Your answer should hold only the lines from the one with "Identify the document" through the end of the records, repeated exactly and minus any pictures.

> _Given records_
━━━
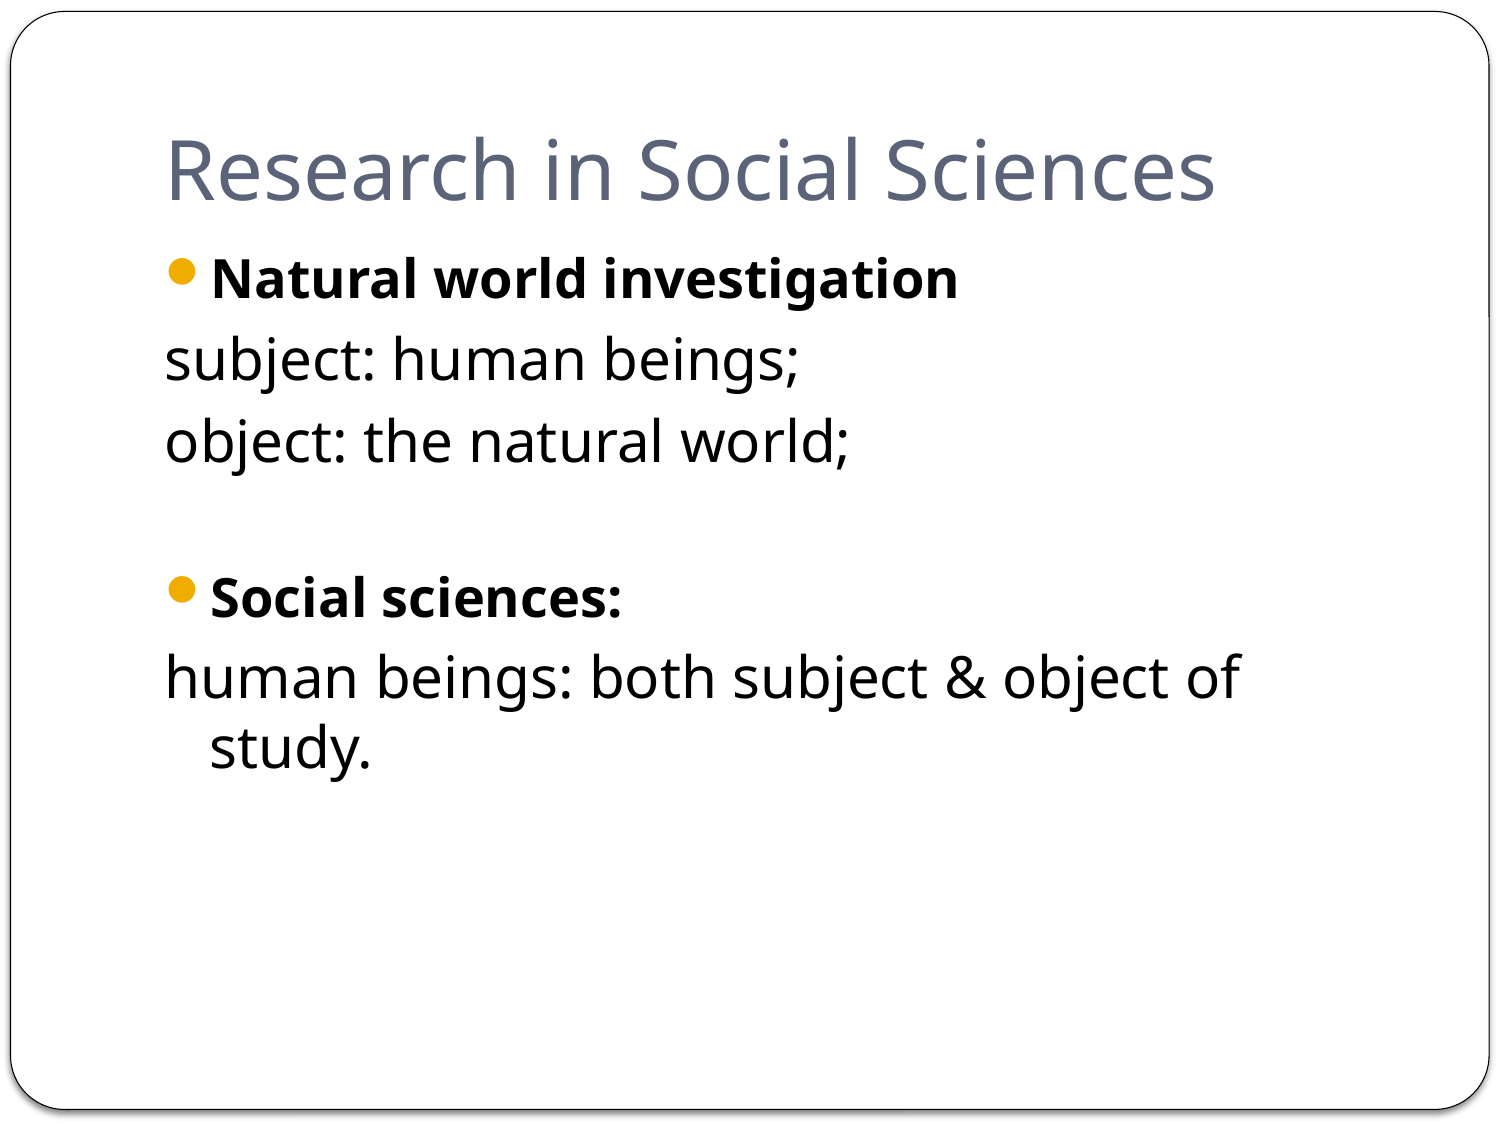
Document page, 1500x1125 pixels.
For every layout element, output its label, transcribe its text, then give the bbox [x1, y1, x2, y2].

list Natural world investigation subject: human beings; object: the natural world; Social sciences: human beings: both subject & object of study. [150, 237, 1425, 988]
title Research in Social Sciences [150, 45, 1425, 233]
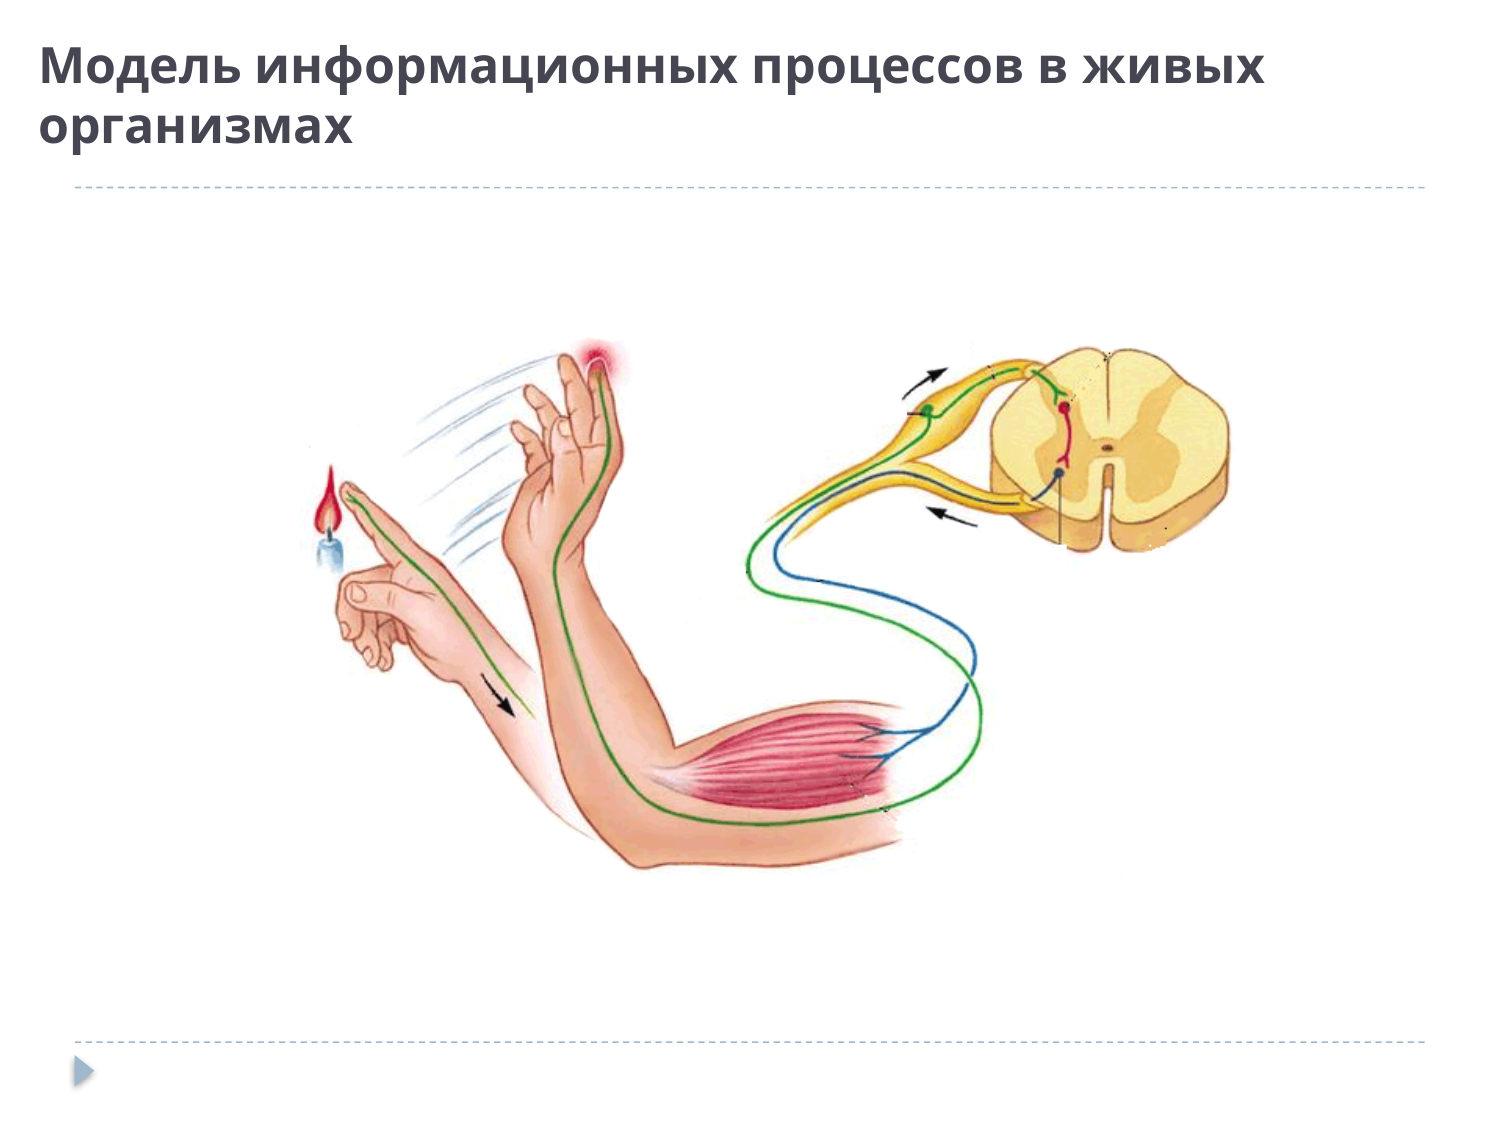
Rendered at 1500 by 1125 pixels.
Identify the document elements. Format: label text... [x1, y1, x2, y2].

picture [292, 280, 1242, 890]
title Модель информационных процессов в живых организмах [23, 58, 1500, 222]
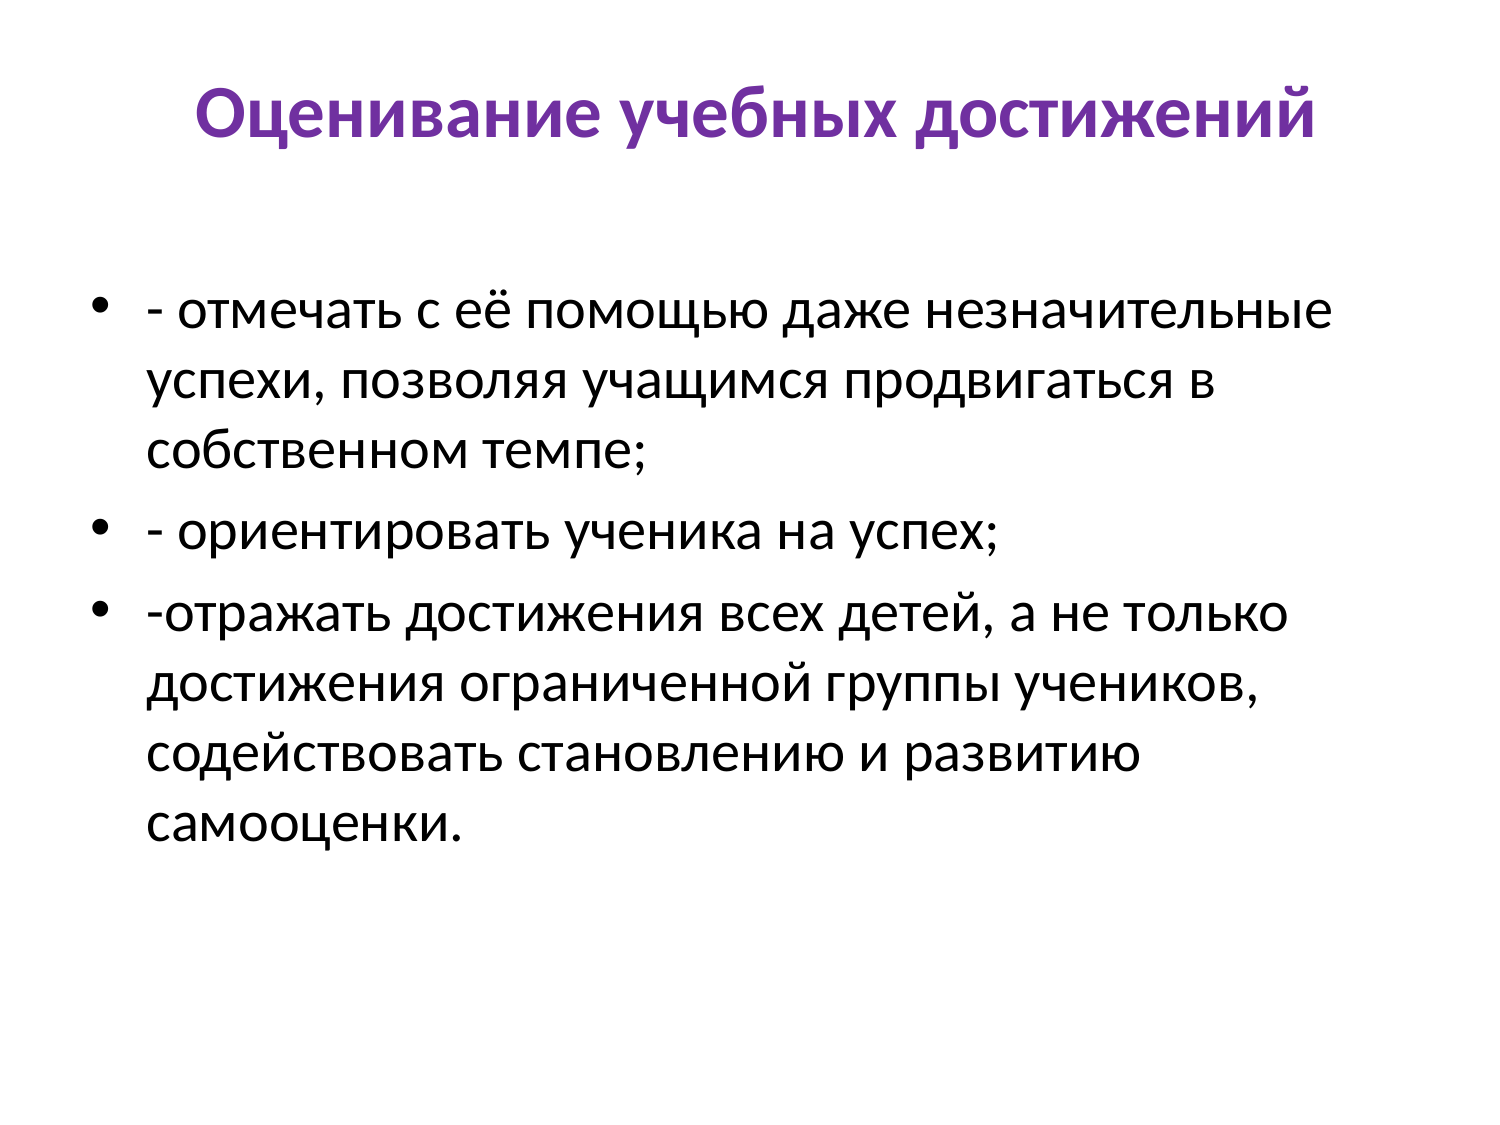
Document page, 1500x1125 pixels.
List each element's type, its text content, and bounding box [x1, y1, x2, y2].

list - отмечать с её помощью даже незначительные успехи, позволяя учащимся продвигаться в собственном темпе; - ориентировать ученика на успех; -отражать достижения всех детей, а не только достижения ограниченной группы учеников, содействовать становлению и развитию самооценки. [75, 262, 1425, 1079]
title Оценивание учебных достижений [100, 54, 1413, 161]
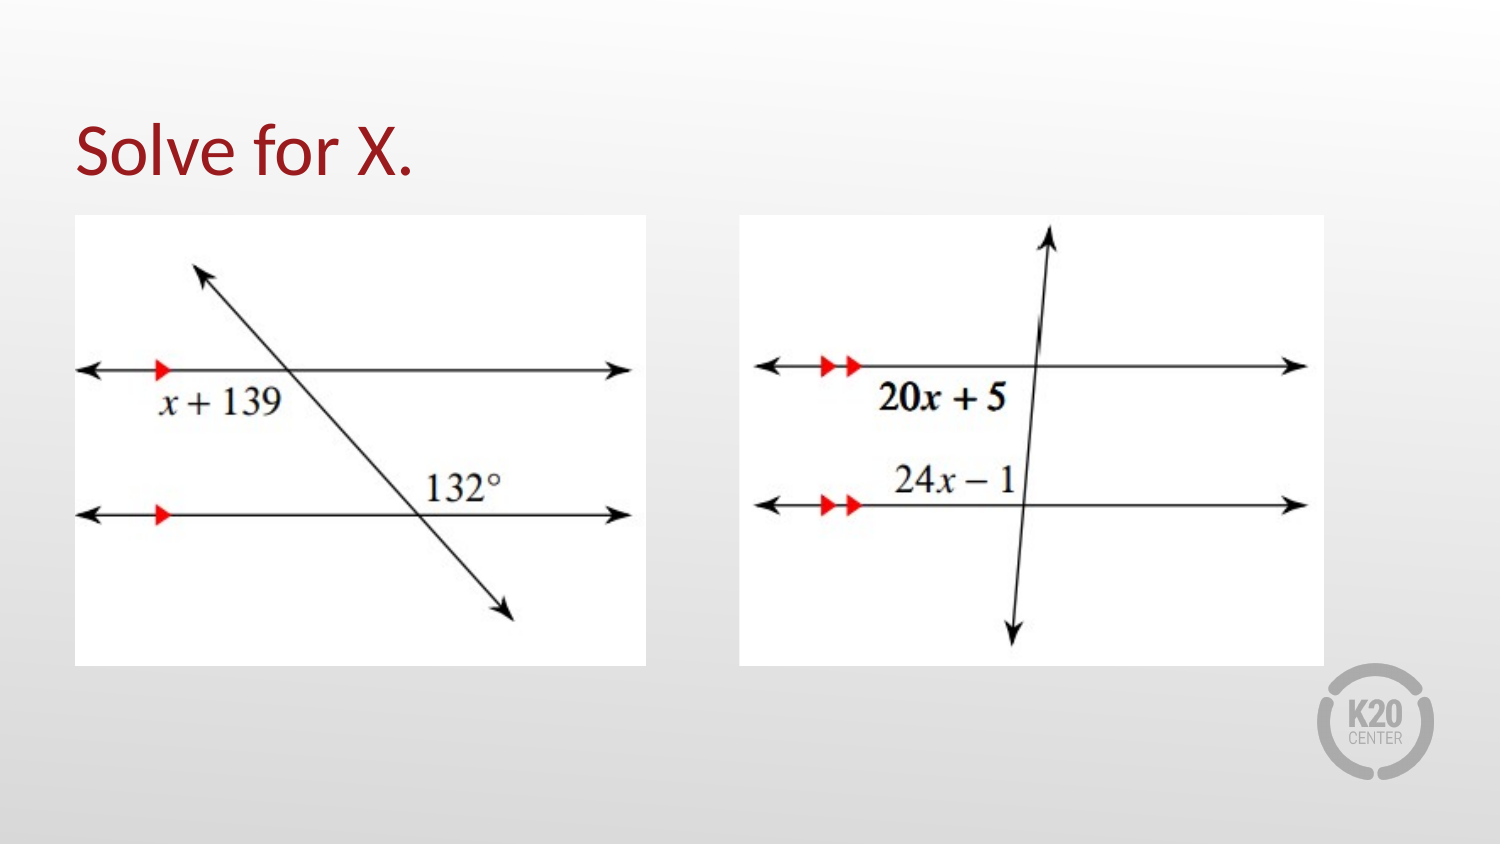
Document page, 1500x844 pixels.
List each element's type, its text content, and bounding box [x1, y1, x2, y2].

picture [738, 215, 1451, 797]
title Solve for X. [75, 50, 1425, 191]
picture [74, 215, 646, 666]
━━━
> _Answer space_
Identify the document elements. Format: label text... [x1, y1, x2, y2].

picture [292, 280, 1242, 890]
title Модель информационных процессов в живых организмах [23, 58, 1500, 222]
Document page, 1500x1125 pixels.
List each element's type, its text content, and bounding box [x1, y1, x2, y2].

list - отмечать с её помощью даже незначительные успехи, позволяя учащимся продвигаться в собственном темпе; - ориентировать ученика на успех; -отражать достижения всех детей, а не только достижения ограниченной группы учеников, содействовать становлению и развитию самооценки. [75, 262, 1425, 1079]
title Оценивание учебных достижений [100, 54, 1413, 161]
Document page, 1500x844 pixels.
List each element's type, its text content, and bounding box [x1, y1, x2, y2].

picture [738, 215, 1451, 797]
title Solve for X. [75, 50, 1425, 191]
picture [74, 215, 646, 666]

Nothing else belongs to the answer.